Logo nas primeiras intervenções que fez depois de entrar no Governo, Poiares Maduro repetiu a palavra consenso por inúmeras vezes. Esta noite, no Prós e Contras da RTP, o ministro-adjunto e do Desenvolvimento Regional optou por repetir inúmeras vezes a palavra cumprir.
 
“Se Portugal pode hoje pagar salários e pensões deve-o aos seus parceiros europeus. A verdadeira questão que o país enfrenta é se deve ou não continuar a cumprir com as suas obrigações”, disse Poiares Maduro no Prós e Contras da RTP.
 
“É cumprindo que conseguimos flexibilizar as condições do nosso processo de ajustamento, aliás como este governo tem conseguido. Conseguiu isso porque cumpriu. É cumprindo que Portugal tem peso para ir facilitando as condições do nosso processo de ajustamento”, repetiu Poiares Maduro, acrescentando que “a forma de negociar [os termos do programa de ajustamento] passa logo pelo nosso cumprimento”.
 
Depois de em várias das suas intervenções ter repetido que Portugal tem de cumprir para “ganhar credibilidade”, Poiares Maduro concluiu que a “renegociação do memorando de entendimento faz-se cumprindo” as metas e medidas inscritas no programa de ajustamento.
 
“Nenhum governo gosta de aplicar austeridade pela austeridade. A melhor forma de reduzir as medidas de austeridade passa por cumprir”, afirmou o ministro-adjunto e do Desenvolvimento Regional, considerando que Portugal está hoje em “em melhor posição de negociar” e que “sair do euro, para Portugal, teria consequências muito mais dramáticas”.
 
Para Poiares Maduro o poder de Portugal na Europa tem que ser exercido de uma forma inteligente, “que passa por cumprir”.
 
O ministro afirmou que Portugal pode utilizar essa credibilidade ganha na Europa para fazer pontes entre o Norte o e Sul da região. “Portugal, pela credibilidade que ganhou, cumprindo com as metas do programa, está numa situação particularmente bem colocada para estabelecer pontes entre o Sul e o Norte da Europa”.
 
“Vantagens” conseguidas “não são suficientes”
 
Ainda assim, Poiares Maduro admitiu que as vantagens conseguidas com esse cumprimento do programa de ajustamento “não são suficientes”.
 
“Pela credibilidade que atingimos, temos de tentar mudar as coisas, tentar que a Europa tenha políticas que combinem melhor a consolidação orçamental com o crescimento económico.
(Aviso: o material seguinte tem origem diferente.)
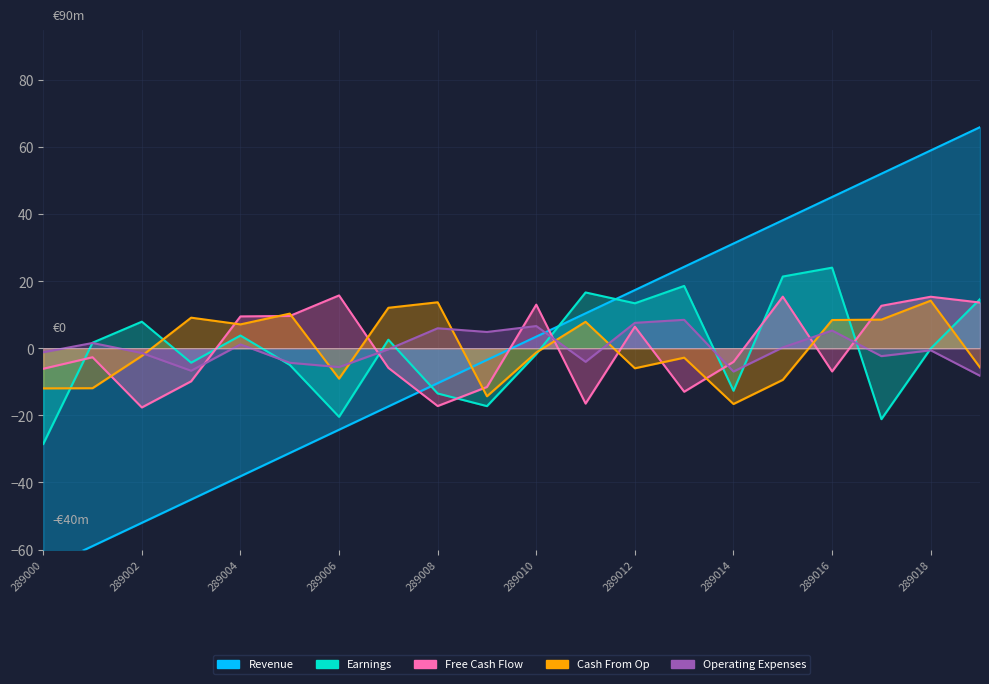

How many intersections are there between Revenue and Cash From Op?

1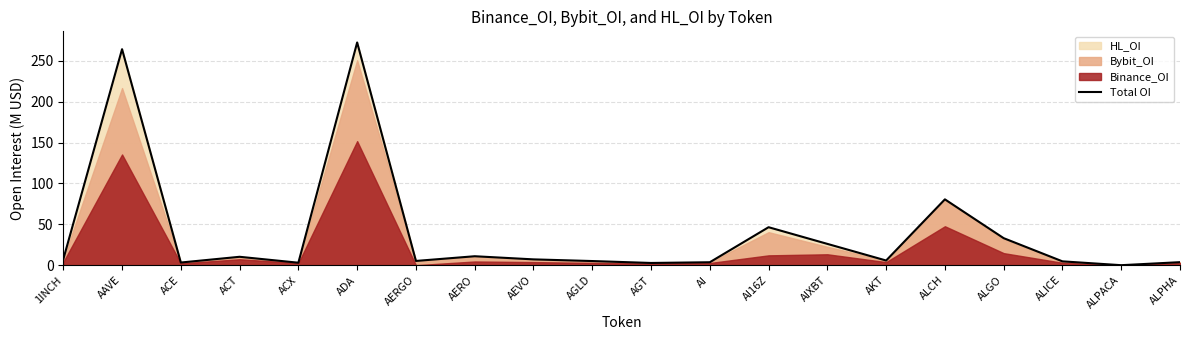

What is the ratio of the value at ACT to the value at ALICE?

2.2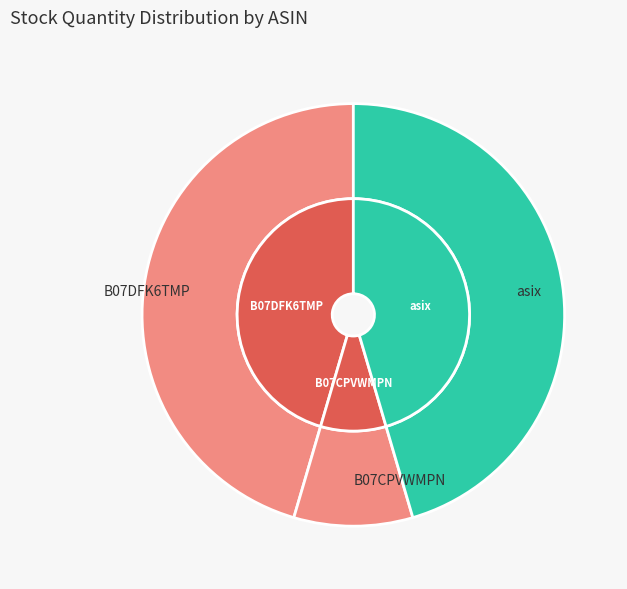

Rank the categories by value from lowest to highest.

B07CPVWMPN, B07DFK6TMP, asix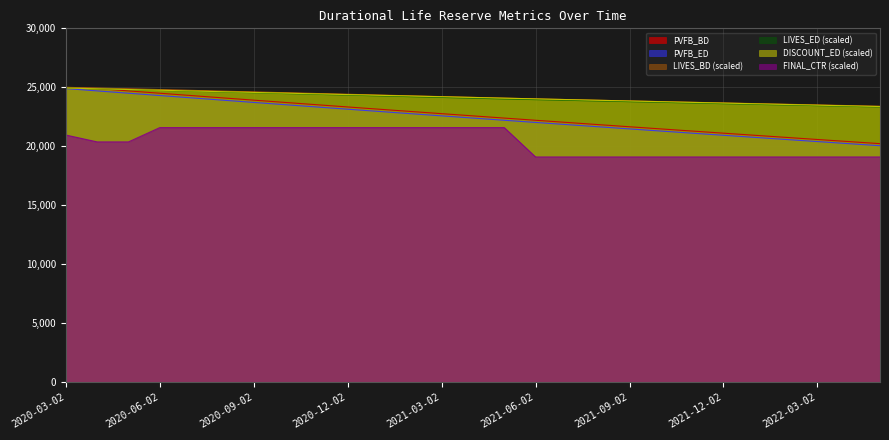

True or false: PVFB_BD has more than 1 interior local peaks.

False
Combinem melhor a disciplina orçamental dos estados devedores com políticas mais expansionistas nos estados em melhor situação”, argumentou.
 
Considerou que “temos de assumir as nossas responsabilidades” e depois “mostrar aos outros Estados que vamos cumprir as nossas obrigações”.
 
“Temos que fazer corresponder à disciplina orçamental com a qual temos que cumprir e mostrar credibilidade e reivindicar que a Europa tem também que ter uma função importante, em termos de capacidade orçamental, capacidade financeira, para promover o crescimento económico, para facilitar o processo de ajustamento em estados como o português”, afirmou.
 
Contudo, a “melhor forma de exigir aos outros estados que cumpram com as suas responsabilidades é começar por cumprir as nossas. Colocarmo-nos numa posição em que estejamos em condições de reivindicar mais dos outros” Estados, afirmou o ministro, lembrando que “quem não tem cumprido está em situação pior do que Portugal”.